** Source material follows **
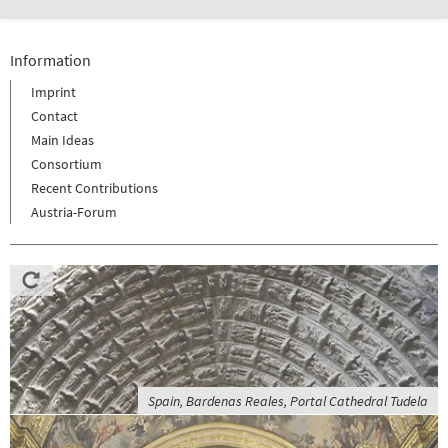
Information
Imprint
Contact
Main Ideas
Consortium
Recent Contributions
Austria-Forum
Spain, Bardenas Reales, Portal Cathedral Tudela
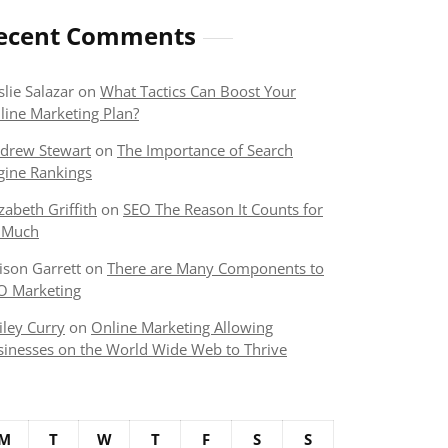
ecent Comments
slie Salazar
on
What Tactics Can Boost Your
line Marketing Plan?
drew Stewart
on
The Importance of Search
gine Rankings
izabeth Griffith
on
SEO The Reason It Counts for
 Much
lison Garrett
on
There are Many Components to
O Marketing
iley Curry
on
Online Marketing Allowing
sinesses on the World Wide Web to Thrive
M
T
W
T
F
S
S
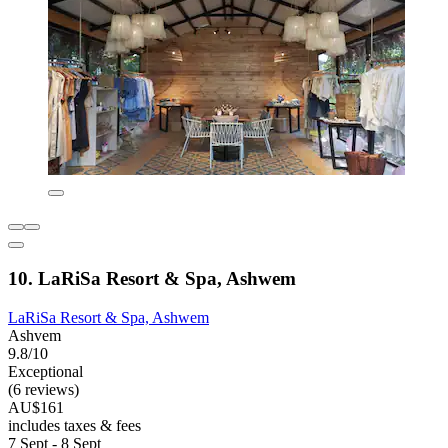
10. LaRiSa Resort & Spa, Ashwem
LaRiSa Resort & Spa, Ashwem
Ashvem
9.8/10
Exceptional
(6 reviews)
AU$161
includes taxes & fees
7 Sept - 8 Sept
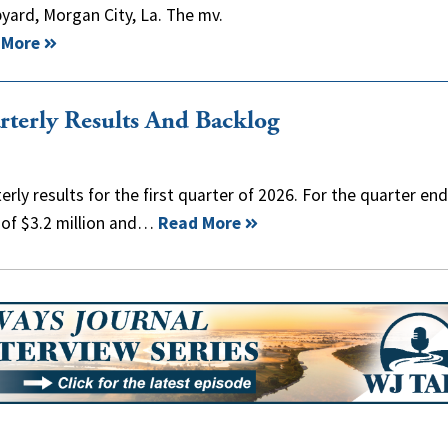
ard, Morgan City, La. The mv.
 More
rterly Results And Backlog
rly results for the first quarter of 2026. For the quarter en
 of $3.2 million and…
Read More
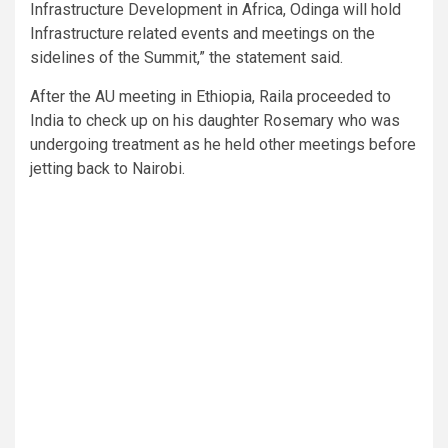
Infrastructure Development in Africa, Odinga will hold
Infrastructure related events and meetings on the
sidelines of the Summit,” the statement said.
After the AU meeting in Ethiopia, Raila proceeded to
India to check up on his daughter Rosemary who was
undergoing treatment as he held other meetings before
jetting back to Nairobi.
** End of Source material **
Quote the data word for word from its beginning through the line containing "Spain, Bardenas Reales, Portal", and omit the pictures from your reply.

• _Output for this exercise_
Information
Imprint
Contact
Main Ideas
Consortium
Recent Contributions
Austria-Forum
Spain, Bardenas Reales, Portal Cathedral Tudela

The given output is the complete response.